Shopping in the stars

Dear Jennifer,
Here is your horoscope for Friday, March 18:

Shopping? Who, you? Yep, you're in the mood -- and you'll want company. Better take along some sensible company, too. Sensible enough to stop you from buying that motor home, or anything else bigger and more expensive than a toaster.

(ShaeSin and I have talked about shopping this weekend...)

March 21, 2005

Half Day

Dear Jennifer,
Here is your horoscope for Monday, March 21:

Here we go again. One more day of trying to find a way around all kinds of obstacles that seem to come out of nowhere. Well, here's a news flash: Sometimes we all just need to sit still -- even when we really don't want to.
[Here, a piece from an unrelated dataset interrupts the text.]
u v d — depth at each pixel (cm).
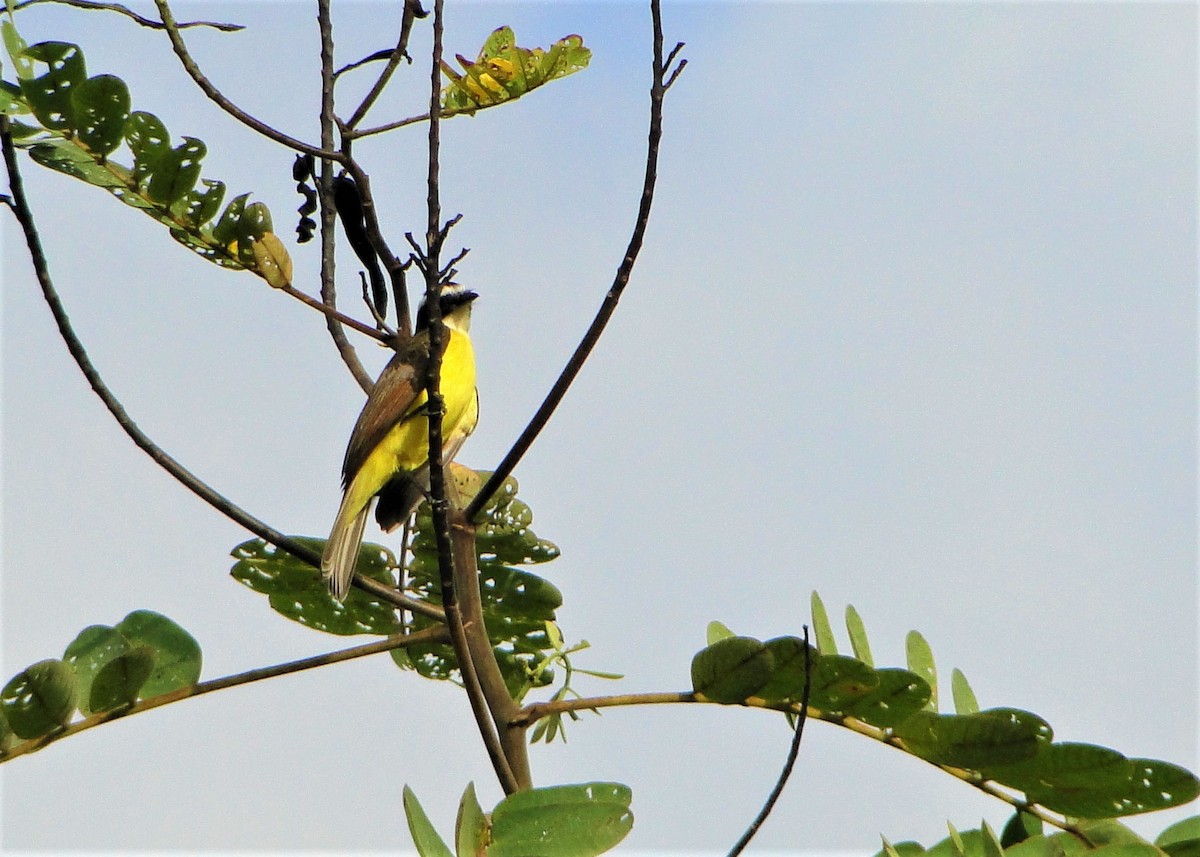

(So maybe taking the afternoon off today is an even better idea than the original reason I had...)

March 24, 2005

Cold Turkey

I'll be going cold turkey during rabbit season to prove to myself whether or not I can "handle" the madness that is online MMORPGing. Translation, I've decided to give up City of Heroes for the next week. So if you've been wondering what has been going on in my head lately, I suspect I'll be releasing the tell all updates over the next week.

March 26, 2005

Being quiet

Fear not Dom, my heroes will return to their CoH homes next weekend, this a reality check to let me take a step back and make sure important things are getting the focus they need. Things like sleep, bills and chores around the house.

So what have I been doing with my video game reprieve? Well, Thursday I was supposed to play volleyball, but by the time I got home and sat down I woke up at midnight long enough to stumble upstairs and fall back asleep. Oh what an exciting life I’m leading…

I’ve been pondering lifestyles lately.

March 29, 2005

A stolen moment

This morning I got up early and did absolutely nothing. Well, if you count feeding the cats and myself while sitting down, as nothing. When did a quiet meal become a luxury? How much luxury is sitting down to a bowl of oatmeal? Are we so afraid of being without one thing that we completely sacrifice another?

Me time is over for right now, time to get ready to leave for work.

April 24, 2005

Clearing the air

For the record nothing is "wrong". I’ve been very careful from the start of my online journal about discussing things here that could cross the line between exercising my freedom of speech and volunteering to have my income suddenly slashed. I’ve been under a confidentiality agreement since I started working in North Carolina. It turns out that this caution has been with merit as there is someone who has tried to stir up trouble for me based on the opinions and observations I’ve posted here. To be honest, the restrictions placed on me aren’t that restrictive. Most of the time, by removing names and certain details, I can write about anything I like. In this case, removing the names and details doesn’t leave much to write down.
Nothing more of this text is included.